* Ausgewählter Textauszug *
· · ·
TEGELER SEGEL-CLUB e.V.
Segeln seit 1901 im Norden Berlins
tsc stander

Abslippen im Staub
oder: Der Tegeler Staub Club e.V.

Akronyme sind in einer schnelllebigen Welt ja sehr beliebt. Wer sagt schon, dass er sein Auto über den technischen Überwachungsverein bringt oder die Lakritze von Hans Riegel in Bonn liebt. Da bekanntermaßen die Zahl der täglich für einen maskulinen Zeitgenossen bereitstehenden Worte massiv beschränkt ist, wird versucht zu sparen, wo immer es geht. Akronyme, Initialworte, Abbreviaturen oder kurz Abk. sind daher sehr beliebt und bürgern sich immer stärker ein.

Wer weiß denn noch wofür LASER oder RADAR steht? (Sinnvolle Lösungsansätze bitte an den Autor, Auflösung im nächsten Rundschreiben). Je kürzer ein Akronym desto besser, denn umso mehr lassen sich sinnentleert aneinander hängen. Man erhält dann atemberaubende Konstrukte linguistischer Unzulänglichkeiten, wie zum Beispiel (äh z.B. natürlich): "Wir stiegen beim TÜV in den ÖPNV, da unser KFZ nicht i.O. war. Am ZOB trafen wir auf ASB und DLRG, die begleitet wurden von der DGzRS, den Jusos und den Freaks vom WWW." Besonders spannend ist es natürlich, wenn solche Akronyme jedoch mehrfach belegt sind. Gutes Beispiel geben die werten Kollegen von der Tourensegler Vereinigung ab, die wohl schon manches Mal zu einem Turn- und Sportverein "degradiert" wurden.
· · ·
* Vorliegende Einträge *

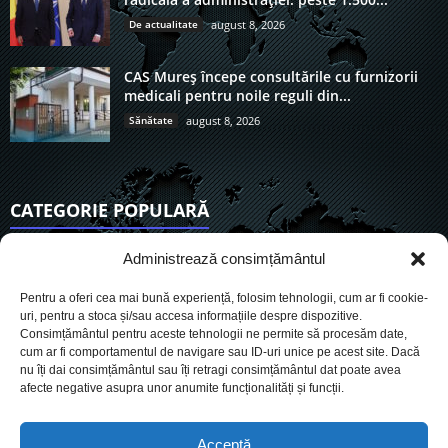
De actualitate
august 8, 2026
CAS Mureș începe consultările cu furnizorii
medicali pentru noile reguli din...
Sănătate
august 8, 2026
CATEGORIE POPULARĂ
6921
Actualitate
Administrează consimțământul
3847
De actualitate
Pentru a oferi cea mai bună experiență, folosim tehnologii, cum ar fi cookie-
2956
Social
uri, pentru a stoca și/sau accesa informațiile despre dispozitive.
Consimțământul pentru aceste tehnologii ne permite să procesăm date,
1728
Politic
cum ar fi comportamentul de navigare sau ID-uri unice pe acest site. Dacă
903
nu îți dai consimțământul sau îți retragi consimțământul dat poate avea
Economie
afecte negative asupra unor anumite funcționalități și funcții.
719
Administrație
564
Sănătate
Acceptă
· · ·
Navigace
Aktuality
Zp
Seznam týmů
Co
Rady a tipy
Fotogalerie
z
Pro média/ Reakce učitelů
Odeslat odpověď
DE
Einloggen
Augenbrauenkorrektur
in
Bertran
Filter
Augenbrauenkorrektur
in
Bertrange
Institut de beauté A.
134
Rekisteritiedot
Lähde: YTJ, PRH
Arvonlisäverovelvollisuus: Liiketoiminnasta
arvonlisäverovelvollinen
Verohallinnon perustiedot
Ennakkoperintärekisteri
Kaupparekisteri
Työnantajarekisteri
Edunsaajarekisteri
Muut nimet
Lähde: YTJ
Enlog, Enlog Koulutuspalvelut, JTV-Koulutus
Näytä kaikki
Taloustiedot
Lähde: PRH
· · ·
* Deine Aufgaben *
**a)** Schreib aus dem Text über Akronyme das Stück ab, das mit „TEGELER SEGEL-CLUB e.V.“ anfängt und bis „immer stärker ein.“ weitergeht.
**b)** Hol aus den Einträgen jede Zeile heraus, in der das Wort „tehnologii“ steht.

* Die Lösungen *
**a)**
TEGELER SEGEL-CLUB e.V.
Segeln seit 1901 im Norden Berlins
tsc stander

Abslippen im Staub
oder: Der Tegeler Staub Club e.V.

Akronyme sind in einer schnelllebigen Welt ja sehr beliebt. Wer sagt schon, dass er sein Auto über den technischen Überwachungsverein bringt oder die Lakritze von Hans Riegel in Bonn liebt. Da bekanntermaßen die Zahl der täglich für einen maskulinen Zeitgenossen bereitstehenden Worte massiv beschränkt ist, wird versucht zu sparen, wo immer es geht. Akronyme, Initialworte, Abbreviaturen oder kurz Abk. sind daher sehr beliebt und bürgern sich immer stärker ein.

**b)**
Pentru a oferi cea mai bună experiență, folosim tehnologii, cum ar fi cookie-
Consimțământul pentru aceste tehnologii ne permite să procesăm date,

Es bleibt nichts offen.